*Passage provided*.
- Nix Corner Nix Corner
- Coordinates: 44°38′48″N 91°20′50″W﻿ / ﻿44.64667°N 91.34722°W
- Country: United States
- State: Wisconsin
- County: Eau Claire
- Elevation: 1,066 ft (325 m)
- Time zone: UTC-6 (Central (CST))
- • Summer (DST): UTC-5 (CDT)
- Area codes: 715 & 534
- GNIS feature ID: 1846716

= Nix Corner, Wisconsin =

Nix Corner is an unincorporated community in the town of Clear Creek, Eau Claire County, Wisconsin, United States.

==History==
In 1871 Andrew Nix immigrated from Germany to Eau Claire County, Wisconsin. Finding very favorable conditions for starting a new life in America he wrote to encourage his half brother, John Hubert Nix, to also immigrate to America. John and his wife, Anna Marie, followed Andrew in 1873. Both Andrew and John bought farmland in Eau Claire County adjacent to each other. Being devout Catholics and having no church available to their vicinity, John built a church on his land near his home. The church attracted other Catholics living on the surrounding farms to Sunday services and John Nix' home became a hub for what evolved into a scattered informal farm community. John's house, being at a crossroads, inspired the name for this community, "Nix Corners."

*The data*.
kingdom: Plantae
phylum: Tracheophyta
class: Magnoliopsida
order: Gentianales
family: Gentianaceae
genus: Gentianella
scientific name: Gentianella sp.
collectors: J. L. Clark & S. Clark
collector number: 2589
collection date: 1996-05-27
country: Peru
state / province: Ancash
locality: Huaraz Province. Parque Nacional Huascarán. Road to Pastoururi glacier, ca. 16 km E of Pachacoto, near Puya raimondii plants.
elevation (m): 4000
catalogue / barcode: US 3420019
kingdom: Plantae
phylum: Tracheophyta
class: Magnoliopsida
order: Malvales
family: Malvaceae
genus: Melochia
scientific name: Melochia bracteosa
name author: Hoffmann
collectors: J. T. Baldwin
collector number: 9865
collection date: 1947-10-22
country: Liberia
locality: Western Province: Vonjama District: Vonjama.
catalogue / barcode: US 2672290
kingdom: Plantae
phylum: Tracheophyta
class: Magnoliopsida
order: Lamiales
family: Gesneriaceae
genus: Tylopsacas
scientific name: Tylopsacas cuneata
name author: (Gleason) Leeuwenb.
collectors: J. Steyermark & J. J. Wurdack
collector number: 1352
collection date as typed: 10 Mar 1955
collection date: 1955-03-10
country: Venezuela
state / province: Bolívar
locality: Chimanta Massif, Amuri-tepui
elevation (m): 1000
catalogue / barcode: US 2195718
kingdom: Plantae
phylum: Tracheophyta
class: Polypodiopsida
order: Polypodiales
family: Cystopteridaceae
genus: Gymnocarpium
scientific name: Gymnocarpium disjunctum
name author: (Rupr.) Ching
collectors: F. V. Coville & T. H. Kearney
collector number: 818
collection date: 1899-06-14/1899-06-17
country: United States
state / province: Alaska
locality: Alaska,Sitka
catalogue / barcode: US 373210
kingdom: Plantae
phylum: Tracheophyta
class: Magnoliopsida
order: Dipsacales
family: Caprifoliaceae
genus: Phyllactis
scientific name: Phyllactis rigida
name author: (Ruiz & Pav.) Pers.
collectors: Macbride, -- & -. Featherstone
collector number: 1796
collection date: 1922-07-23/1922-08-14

*Work instructions*.
(a) Reproduce the article on Nix Corner from "- Nix Corner" to "Wisconsin, United States.".
(b) Answer these questions using the article on Nix Corner:
(i) What elevation is listed for Nix Corner?
(ii) In what year did John and Anna Marie follow Andrew to America?
(iii) In which town is Nix Corner located?

*Answers by item*.
(a)
- Nix Corner Nix Corner
- Coordinates: 44°38′48″N 91°20′50″W﻿ / ﻿44.64667°N 91.34722°W
- Country: United States
- State: Wisconsin
- County: Eau Claire
- Elevation: 1,066 ft (325 m)
- Time zone: UTC-6 (Central (CST))
- • Summer (DST): UTC-5 (CDT)
- Area codes: 715 & 534
- GNIS feature ID: 1846716

= Nix Corner, Wisconsin =

Nix Corner is an unincorporated community in the town of Clear Creek, Eau Claire County, Wisconsin, United States.

(b)
(i) 1,066 ft (325 m)
(ii) 1873
(iii) Clear Creek